Wightman was eventually put on trial in the diocesan court in Lichfield, which in December pronounced him guilty of blasphemy and of promoting the heresies of figures ranging from Simon Magus to the Arians, the Manicheans and the Anabaptists. He was sent to the stake in the square in Lichfield in March 1612. When the flames began to scorch him he cried out in pain and it was thought he wanted to recant. Some of the crowd of spectators rushed to rescue him, though getting burned themselves. He was taken back to prison to recover, but when he was brought before the court again he refused to sign a formal recantation and on Easter Saturday in April he was sent back to the stake and was this time burned to death.

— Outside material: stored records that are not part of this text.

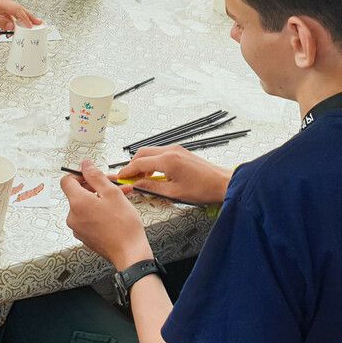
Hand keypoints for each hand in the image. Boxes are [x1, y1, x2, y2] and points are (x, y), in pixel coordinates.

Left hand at [0, 0, 42, 29]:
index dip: (25, 18)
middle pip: (20, 9)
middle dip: (30, 16)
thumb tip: (12, 26)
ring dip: (24, 18)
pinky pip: (9, 14)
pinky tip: (18, 26)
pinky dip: (16, 20)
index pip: (16, 10)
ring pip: (16, 12)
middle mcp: (2, 2)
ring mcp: (0, 6)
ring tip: (33, 25)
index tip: (31, 26)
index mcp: (0, 2)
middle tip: (40, 23)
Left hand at [61, 160, 152, 269]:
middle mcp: (73, 216)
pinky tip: (116, 210)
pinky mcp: (85, 236)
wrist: (130, 253)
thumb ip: (96, 176)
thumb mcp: (112, 193)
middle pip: (79, 193)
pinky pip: (89, 217)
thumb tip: (85, 165)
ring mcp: (78, 228)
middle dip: (96, 186)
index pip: (67, 181)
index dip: (80, 174)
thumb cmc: (123, 226)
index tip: (93, 174)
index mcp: (77, 203)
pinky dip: (100, 210)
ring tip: (121, 197)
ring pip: (86, 205)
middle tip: (114, 184)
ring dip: (101, 198)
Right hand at [115, 145, 231, 205]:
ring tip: (141, 178)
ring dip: (143, 163)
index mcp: (167, 160)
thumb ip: (152, 187)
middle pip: (142, 153)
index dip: (127, 171)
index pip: (139, 163)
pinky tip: (154, 173)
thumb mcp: (173, 193)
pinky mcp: (180, 151)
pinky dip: (152, 161)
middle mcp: (170, 150)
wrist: (221, 182)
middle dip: (133, 165)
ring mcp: (176, 149)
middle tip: (129, 178)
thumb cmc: (202, 188)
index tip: (120, 177)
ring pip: (151, 152)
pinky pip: (160, 153)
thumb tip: (137, 185)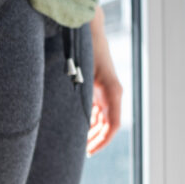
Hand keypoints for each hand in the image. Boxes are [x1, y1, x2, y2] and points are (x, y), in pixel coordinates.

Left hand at [87, 5, 122, 155]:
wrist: (87, 31)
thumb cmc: (83, 50)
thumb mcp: (79, 73)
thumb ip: (79, 94)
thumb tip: (72, 117)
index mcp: (111, 92)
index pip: (112, 124)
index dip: (102, 140)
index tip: (89, 151)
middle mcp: (112, 93)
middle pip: (107, 125)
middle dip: (96, 139)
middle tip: (82, 153)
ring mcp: (105, 90)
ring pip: (103, 118)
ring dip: (92, 131)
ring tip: (78, 144)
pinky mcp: (98, 87)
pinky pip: (97, 109)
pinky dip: (90, 120)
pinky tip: (78, 128)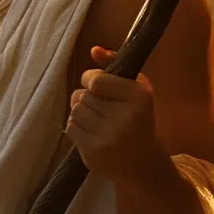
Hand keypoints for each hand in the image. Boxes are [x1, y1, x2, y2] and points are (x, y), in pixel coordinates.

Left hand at [66, 46, 168, 182]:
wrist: (143, 164)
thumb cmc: (138, 120)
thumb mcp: (136, 89)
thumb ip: (115, 66)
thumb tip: (94, 50)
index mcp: (139, 96)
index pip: (96, 79)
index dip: (91, 80)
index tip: (98, 87)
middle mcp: (126, 116)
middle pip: (83, 95)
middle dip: (87, 99)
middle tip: (102, 110)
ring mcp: (109, 136)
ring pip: (75, 110)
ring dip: (81, 113)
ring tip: (97, 121)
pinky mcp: (94, 152)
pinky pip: (70, 127)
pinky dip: (76, 128)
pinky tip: (92, 134)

Samuel Johnson’s Birthplace has been a Museum to the writer and his times since 1901. The house was built for Johnson’s parents Sarah and Michael in 1708, and the family ran their bookshop business on the ground floor. Now a Grade I listing building, the Birthplace is a museum with events and activities throughout the year.

20.  Turn left (Bird Street) and on reaching the end of the pedestrianised section, turn left into Bore Street.  On reaching the large black and white building that houses the Tudor of Lichfield Cafe, enter the small entrance at the far end of the building that is signed as Tudor Row Shops.

Just beyond the cafe is The Guildhall, a venue for concerts and other events.  The Guildhall has been central to the government of the Lichfield for over 600 years, and in former times was not only the meeting place of the Corporation but also at various times the court, prison, police station, theatre and fire station. The Guildhall takes its name from the ancient Guild of St Mary and St John the Baptist, whose hall stood from very early times on this site. It is not known when the first Guildhall was erected but it is believed to have been around 1387, when Richard II confirmed the incorporation of the Guild which even then had been in existence for many years. The Guildhall is a Grade II Listed Building.  At the north end, on Bore Street, there is a large stone tracery stained-glass window. This was originally in the north transept of the Cathedral and was transferred to the Guildhall in 1891. The old prison for felons and debtors is at the rear of the building and has been in existence since 1553

21. On reaching Wade Street at the end of the passageway, turn left and then almost immediately turn right (just before Lichfield Garrick Theatre) to head along Castle Dyke.  At the junction (with Frog Lane) where the road turns to the right, continue along the path that runs straight ahead until it reaches the bus station.  At this point, turn right and follow the path at the edge of the bus station until it reaches the main road (A5127 Birmingham Road).  Turn right and then use the pedestrian crossing to return to the start point outside Lichfield City station.